Silhouette – Shape and Size: After birding for a few months one should be able to categorize most birds into families using silhouette. With experience we learn to note the details of a bird’s shape, size and any characteristic that stands out. The shape of a bird’s bill is very helpful in identification. Finches, and sparrows have short conical bills. Woodpeckers have chisel-shaped bills for working dead wood. Hawks, eagles, and falcons have sharp, hooked bills that make quick work of meat. Shorebirds have slender bills of varying lengths for probing into the sand. Size is also an important field mark and field guides do list the size of birds next to pictures.

Plumage: Striking colors of many birds, (usually male of the specie), will attract the attention of even a casual observer. The distinguishing plumage clues that identify different species are known as “field marks.” These include such things as breast spots, wing bars (thin lines along the wings), tail bands, eye rings (circles around the eyes), eyebrows (lines over the eyes), eye lines (lines through the eyes) etc. Some field marks are best seen when a bird is in flight.

Some families of birds can be broken into smaller groups based on one or two simple field marks. For example, warblers are fairly evenly divided between those that have wing bars and those that do not. So if you see a warbler-like bird, look quickly to see if it has wing bars. Sparrows, on the other hand, can be separated into two smaller groups based on whether or not the breast is streaked. Look for other broad distinctions for other families.

Bird’s Behavior: How a bird flies, forages, or generally comports itself is one of the best clues to its identity. For example, Woodpeckers climb up the sides of tree trunks searching for insects. Flycatchers spend most of their time perching on a suitable spot. When they see an flying insect, they will, true to their name, fly and catch their meal, before returning to the same perch or another nearby. Finches spend a lot of their time on the ground in search of fallen seeds. Some wading birds are very active foragers and chase their prey around in shallow waters. Other wading birds are less impetuous and hunt slowly with great patience and stealth.

Even the way a bird props its tail gives some clues as to which species or family it might be. Wrens generally hold their tails in a cocked position and often bounce from side to side. Spotted Sandpipers bounce their tails and rumps rapidly up and down as if doing a stylish dance step. Some Thrushes and Flycatchers move their tails frequently but slowly, with a wave-like motion. You can even identify some birds just by the way that they fly. Most finches and woodpeckers move through the air with an undulating flight pattern, flapping their wings for short bursts and then tucking them under for a short rest. The Buteo raptors circle the sky on outstretched wings. Most falcons fly with strong wing beats and rarely hover. The accipiters usually fly in a straight line with alternating periods of flapping and floating.

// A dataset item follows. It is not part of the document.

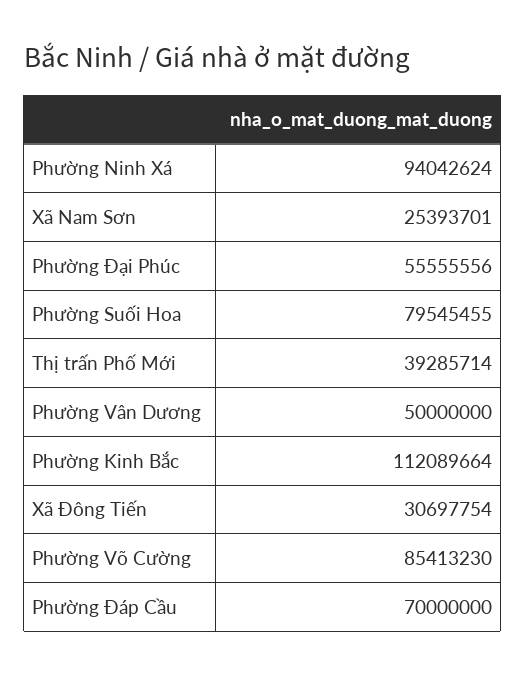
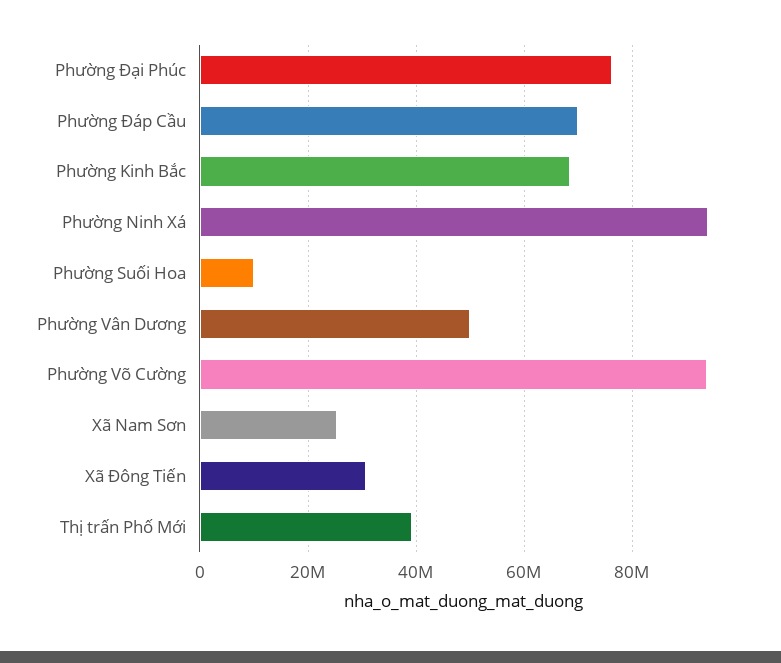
Phường Đại Phúc: 55555556 -> 76000000
Phường Suối Hoa: 79545455 -> 10000000
Phường Kinh Bắc: 112089664 -> 68000000
Phường Võ Cường: 85413230 -> 94000000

Habitat: Birds segregate themselves according to habitat type and are sometimes quite picky in selecting an area as home. For example, waders and waterfowl prefer watery habitats. So too most the Kingfisher species. Beginning bird watchers will need to spend some time in the field to be able to associate different species with different habitat types.

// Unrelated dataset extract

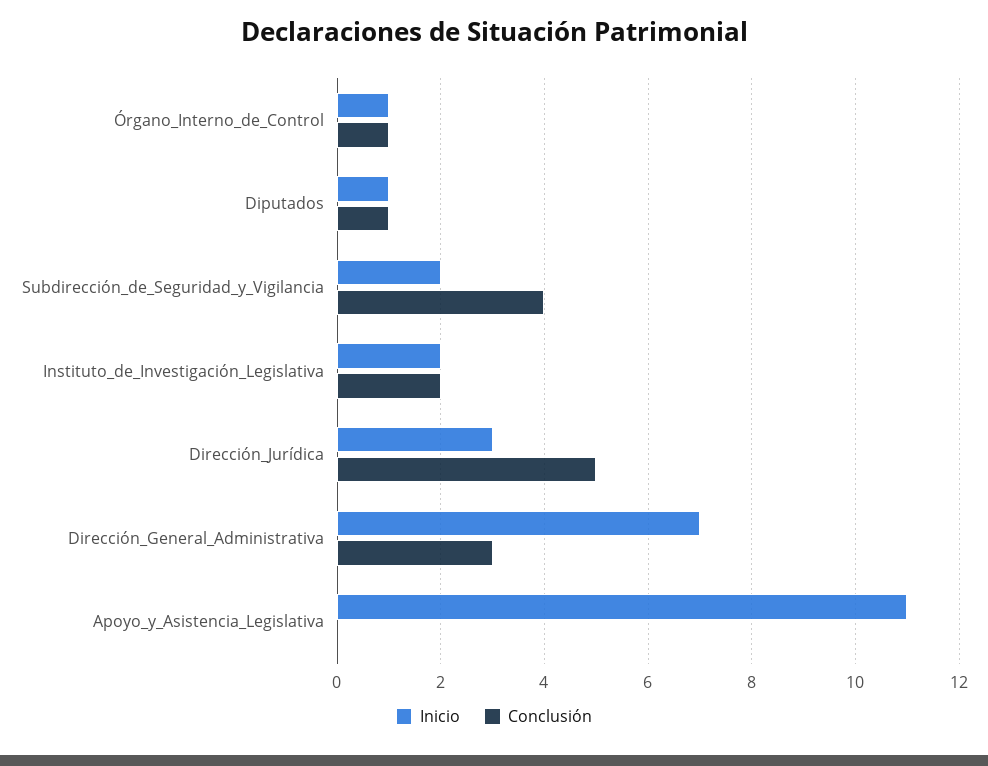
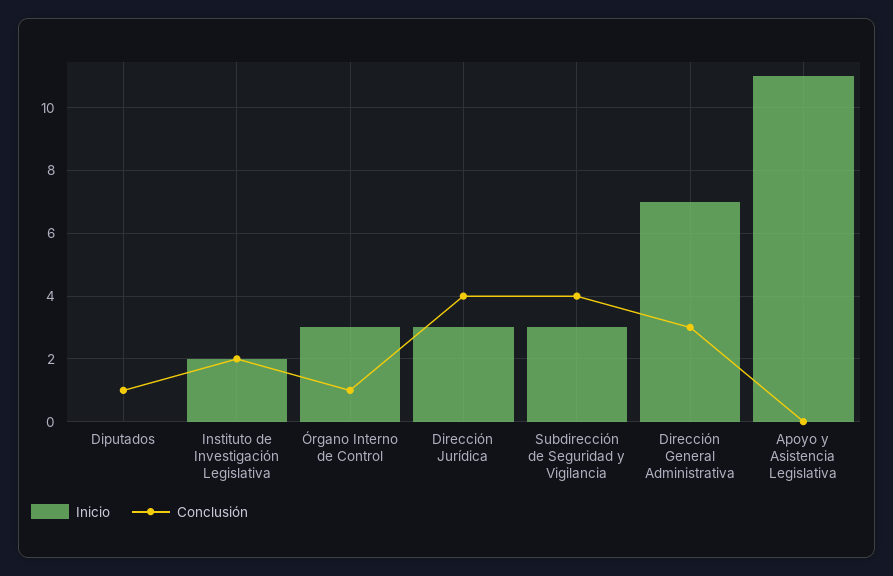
Inicio, Órgano_Interno_de_Control: 1 -> 3
Inicio, Diputados: 1 -> 0
Inicio, Subdirección_de_Seguridad_y_Vigilancia: 2 -> 3
Conclusión, Dirección_Jurídica: 5 -> 4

Voice: Birds have unique songs and calls. Listening to recordings and spending time in the field helps when you are try identify birds by their call.

Birding Ethics
• Be quiet, avoid harassment; don’t disturb the birds.
• Be extra careful during the breeding season of the birds.
• Do not handle eggs or young or tarry too long at nests.
• Don’t use bird calls audio tapes to attract birds, unless very necessary for some research.
• Follow all rules of national parks and wildlife sanctuaries.
• Divide larger groups of people into smaller more manageable numbers.
• Leave no litter or trash, carry it back with you. Ingested trash items can kill.